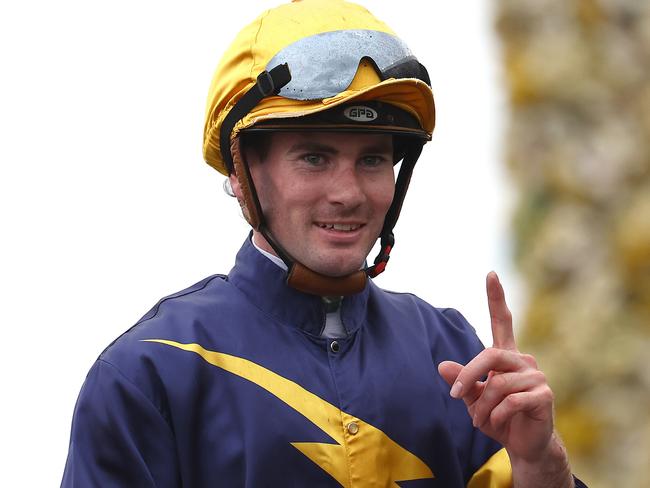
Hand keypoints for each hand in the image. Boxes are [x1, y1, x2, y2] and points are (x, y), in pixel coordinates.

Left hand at [438, 272, 572, 486]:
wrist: (525, 445)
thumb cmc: (497, 417)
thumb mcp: (473, 398)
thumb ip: (462, 381)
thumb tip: (442, 366)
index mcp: (505, 356)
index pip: (502, 321)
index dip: (496, 298)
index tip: (491, 273)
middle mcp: (523, 361)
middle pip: (490, 355)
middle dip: (468, 376)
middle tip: (454, 396)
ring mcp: (536, 377)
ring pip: (497, 384)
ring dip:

**ACTION ITEM**.
Repeat the records above exactly, from the first line through the line that contains "index mcp: (505, 356)", and leave out the pictures.

**RESULT**.
Hand keypoints for each hand in the image. Boxes are [x1, y1, x2, y2] and points are (x, y), in pixel coordinates.

Left hand at [438, 272, 572, 486]:
wrist: (525, 445)
thumb cmc: (497, 417)
thumb mcp: (473, 398)
thumb ip: (462, 381)
thumb tip: (442, 366)
index mcp: (505, 356)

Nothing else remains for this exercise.